Thoughtstream | Courses

Understanding Regular Expressions

Regular expressions are powerful and efficient tools for analyzing and manipulating structured text-based data. They are available in most major programming languages and as a key component of many other useful software tools (browsers, command-line utilities, text editors, web servers, etc.).

But to most programmers, regular expressions remain a riddle wrapped in a mystery inside an enigma shrouded in line-noise. They seem hard to create, harder to use, and almost impossible to debug or maintain.

So most developers make an entirely rational choice: either don’t use regexes at all (the “Reinventing The Wheel...Badly” solution), or else just cut-and-paste existing regexes, adapting them to the new task by trial-and-error (the “Attack Of The Mutant Clones” approach).

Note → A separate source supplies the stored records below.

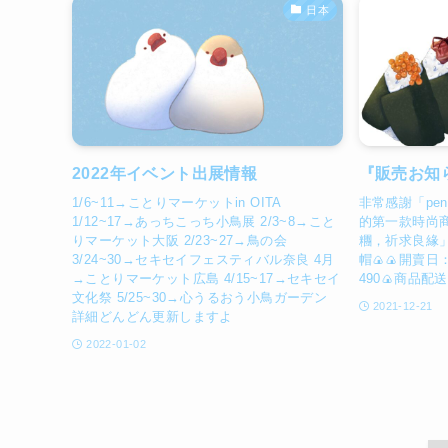
日本
2022年イベント出展情報
『販売お知
1/6~11→ことりマーケットin OITA
非常感謝「pen
1/12~17→あっちこっち小鳥展 2/3~8→こと
的第一款時尚商
りマーケット大阪 2/23~27→鳥の会
糰，祈求良緣」
3/24~30→セキセイフェスティバル奈良 4月
帽🍙🍙開賣日：
→ことりマーケット広島 4/15~17→セキセイ
490🍙商品配送
文化祭 5/25~30→心うるおう小鳥ガーデン
2021-12-21
詳細どんどん更新しますよ
2022-01-02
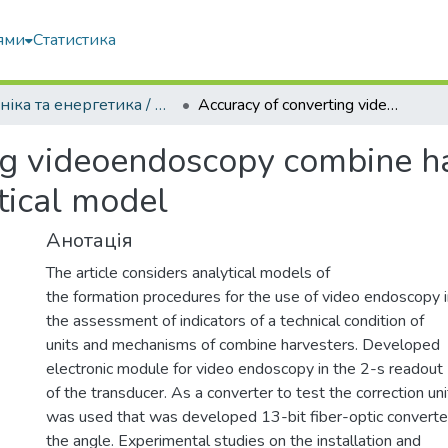
ями
Статистика
Техніка та енергетика / Machinery & Energetics
Accuracy of converting videoendoscopy combine harvester using generalized mathematical model
ng videoendoscopy combine ha
tical model
Анотація
The article considers analytical models of
the formation procedures for the use of video endoscopy i
the assessment of indicators of a technical condition of
units and mechanisms of combine harvesters. Developed
electronic module for video endoscopy in the 2-s readout
of the transducer. As a converter to test the correction uni
was used that was developed 13-bit fiber-optic converte
the angle. Experimental studies on the installation and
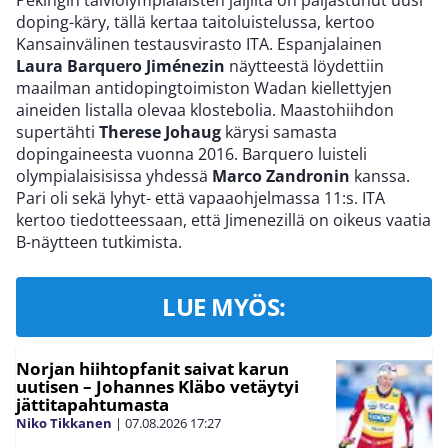
Pekingin talviolympialaisten jäljiltä on paljastunut uusi
doping-käry, tällä kertaa taitoluistelussa, kertoo
Kansainvälinen testausvirasto ITA. Espanjalainen
Laura Barquero Jiménezin
näytteestä löydettiin
maailman antidopingtoimiston Wadan kiellettyjen
aineiden listalla olevaa klostebolia. Maastohiihdon
supertähti
Therese Johaug
kärysi samasta
dopingaineesta vuonna 2016. Barquero luisteli
olympialaisisissa yhdessä
Marco Zandronin
kanssa.
Pari oli sekä lyhyt- että vapaaohjelmassa 11:s. ITA
kertoo tiedotteessaan, että Jimenezillä on oikeus vaatia
B-näytteen tutkimista.
LUE MYÖS:
Norjan hiihtopfanit saivat karun
uutisen – Johannes Kläbo vetäytyi
jättitapahtumasta
Niko Tikkanen
|
07.08.2026
17:27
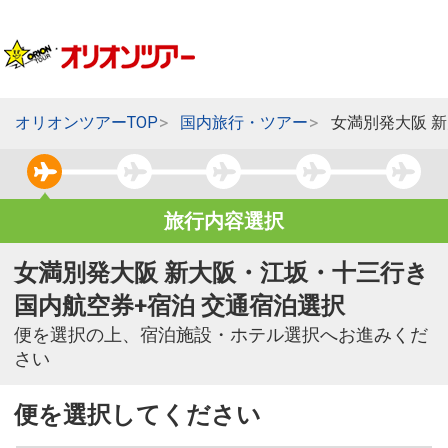
オリオンツアーTOP
国内旅行・ツアー
女満別発大阪 
旅行内容選択
女満別発大阪 新大阪・江坂・十三行き
国内航空券+宿泊 交通宿泊選択
便を選択の上、宿泊施設・ホテル選択へお進みくだ
さい
便を選択してください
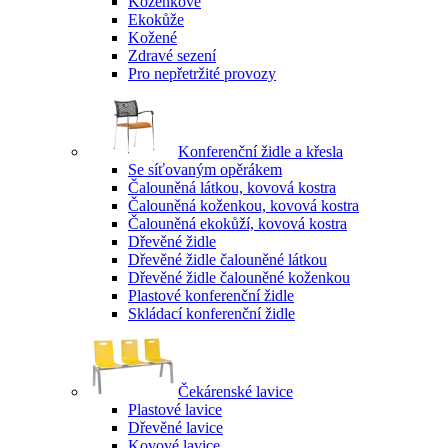
Koženkové
Ekokůže
Kožené
Zdravé sezení
Pro nepřetržité provozy
Konferenční židle a křesla
Se síťovaným opěrákem
Čalouněná látkou, kovová kostra
Čalouněná koženkou, kovová kostra
Čalouněná ekokůží, kovová kostra
Dřevěné židle
Dřevěné židle čalouněné látkou
Dřevěné židle čalouněné koženkou
Plastové konferenční židle
Skládací konferenční židle
Čekárenské lavice
Plastové lavice
Dřevěné lavice
Kovové lavice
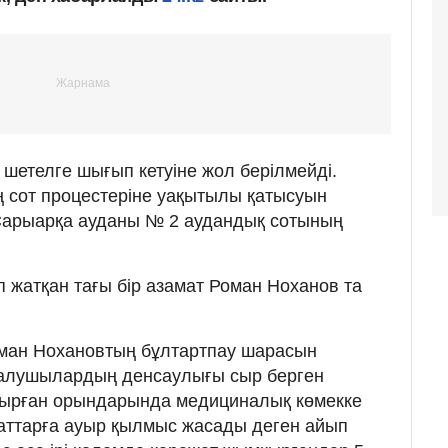
етелге шығып кетуіне жол берілмейді.
 сот процестеріне уақытылы қатысуын
і Сарыарқа ауданы № 2 аудандық сотының
 жатқан тағы бір азамат Роман Ноханов та
оман Нохановтың бұлтартпау шарасын
ыталушылардың денсаулығы сыр берген
тырған орындарында медициналық көмекке
маттарға ауыр қылмыс жасады деген айып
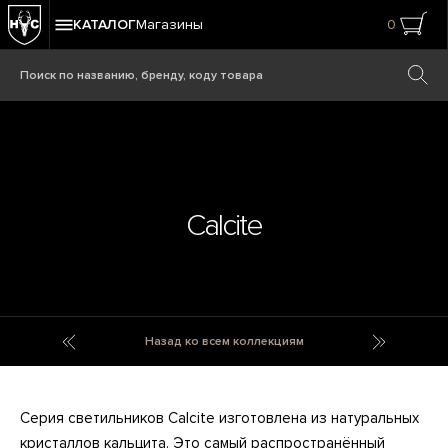
КАТАЛОГ
Магазины
0
Calcite
Cabana
Cambrai
Назад ко всем коллекциям
Серия светильников Calcite изготовлена из натуральных
кристаллов кальцита. Это самый распространённый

This one- or two-day class offers a third option, taking participants back to the fundamentals of regular expressions and explaining what regexes really are (i.e. not declarative pattern matching specifications) and how they actually work (i.e. not simply by sequential character-to-character text comparisons).

The class also demonstrates how normal programmers can make use of their existing software development skills to construct correct and efficient regexes...without selling their souls or losing their minds along the way.

The course is completely language-agnostic. Every example will be shown in all five major modern dialects of regex syntax (ERE, Perl/PCRE, POSIX, Raku, and Vimmish), which collectively cover the use of regular expressions in: Apache, C, C++, C#, Chrome, Clojure, egrep, Emacs, flex, Firefox, gawk, grep, Haskell, Java, JavaScript, MySQL, .Net, PCRE, Perl, PHP, PowerShell, Python, Raku, Ruby, Safari, sed, VB.NET, and Vim.

Course format

1-day or 2-day seminar

Who should attend

Programmers familiar with the basics of control flow, string handling, and simple data structures, in any of the programming languages or tools listed above.